The term eco-tourism seems quaint in an era when travellers are concerned about everything from more sustainable hotels to supporting businesses with responsible environmental and cultural practices
Carbon offsets for air travel keep your conscience and your carbon footprint cleaner. Air Canada partners with Toronto-based Less Emissions, making it easy to tack the cost on to your flight purchase: $30-$40, for instance, for Vancouver-Toronto return. Organizations like Offsetters, based in Vancouver and Oregon, calculate the impact of driving or flying, and offer trip or by-the-tonne offsets. Swedish site Glooby combines low-cost flight searching with the virtues of the most fuel-efficient routes (English site priced in U.S. dollars)—because it’s better to reduce than to offset.
Does your hotel bargain come at a cost to the environment? Look for eco-labels like international Green Key, or the Audubon Society’s Green Lodging Program in the U.S.(which partners with the Book Different hotel search engine). Kelowna-based Green Tourism is a homegrown program that assesses and certifies hotels, tour companies and attractions, plus food and drink providers.
New small-group Impact Journeys, offered by sustainable travel veteran And Beyond, shows environmentally sensitive areas some luxe love. Spend a week in Phinda, South Africa, learning wildlife conservation monitoring techniques such as rhino notching and elephant collaring by day, and enjoying the perks of a butler and private chef in the evenings.Or go behind the scenes of marine conservation efforts by Oceans Without Borders, on the far northern coast of Mozambique.
The global Sustainable 100 list for 2018 has six Canadian entries, three of them in B.C.: Vancouver, the Great Bear Rainforest and the Thompson-Okanagan region.
AS A PRINCIPAL at Reshape Strategies, one of Canada’s top consultancies for urban energy and infrastructure, Trent Berry thinks a lot about responsible travel, “particularly since my work involves building more-sustainable cities.” The German speaking Vancouverite favours green cities like Berlin and Stockholm on extended working trips that he structures to minimize greenhouse gas emissions from air travel.

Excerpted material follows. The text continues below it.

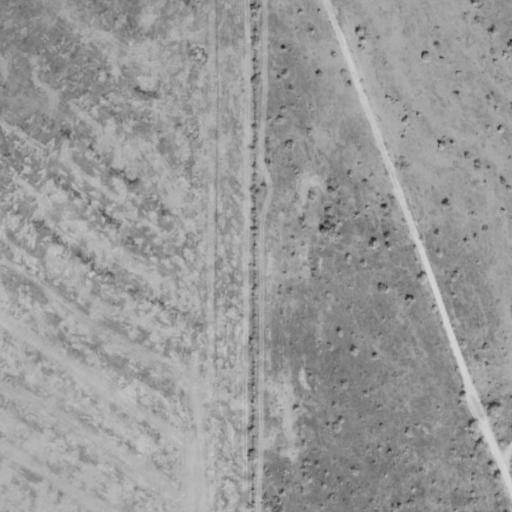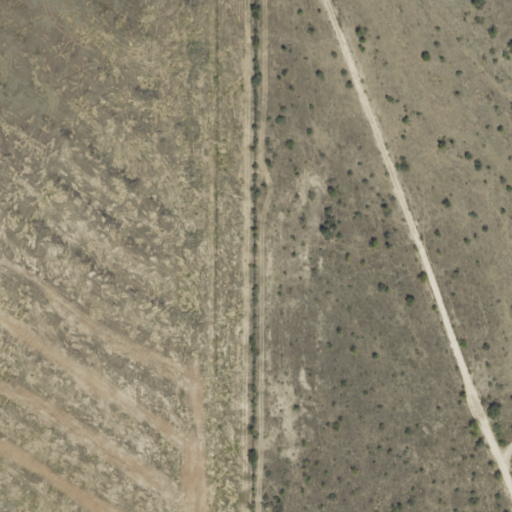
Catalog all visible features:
road: (405, 256)
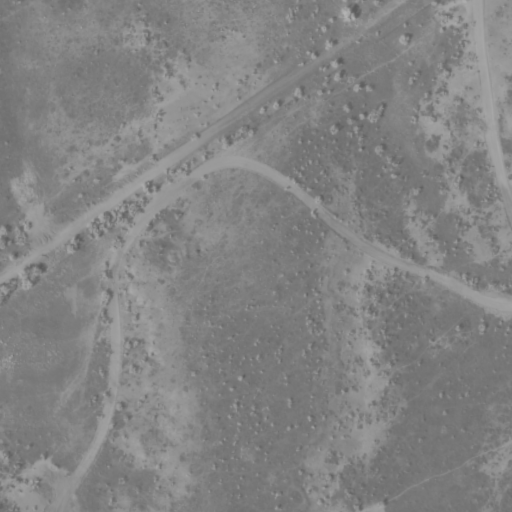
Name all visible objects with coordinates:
railway: (220, 151)
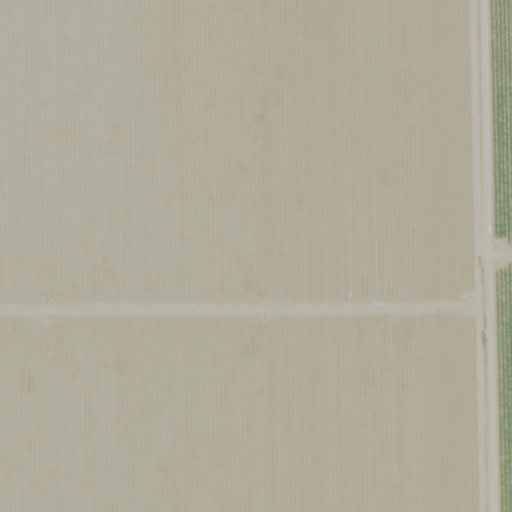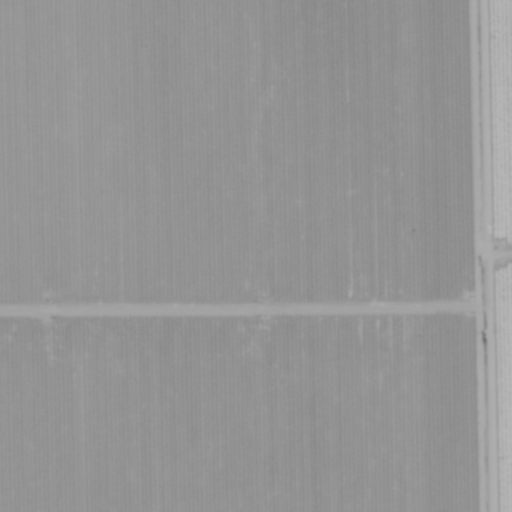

For instance, last year Berry worked remotely for more than a month, combining a dozen project visits with a meeting in New York, two conferences in Europe and an extended stay in Germany—using just five flight segments. While away, he lives the same small-footprint lifestyle as he does at home. Site visits to sustainable energy and smart-city projects with his global colleagues offer benefits he could never achieve virtually. “There is no substitute for seeing projects first-hand, kicking the tires and talking with both operators and users on real outcomes,” says Berry, emphasizing that less-successful efforts provide as many insights as more-celebrated ones. “One-on-one, it’s amazing how much you can learn. These contacts area huge value to my work and creativity.”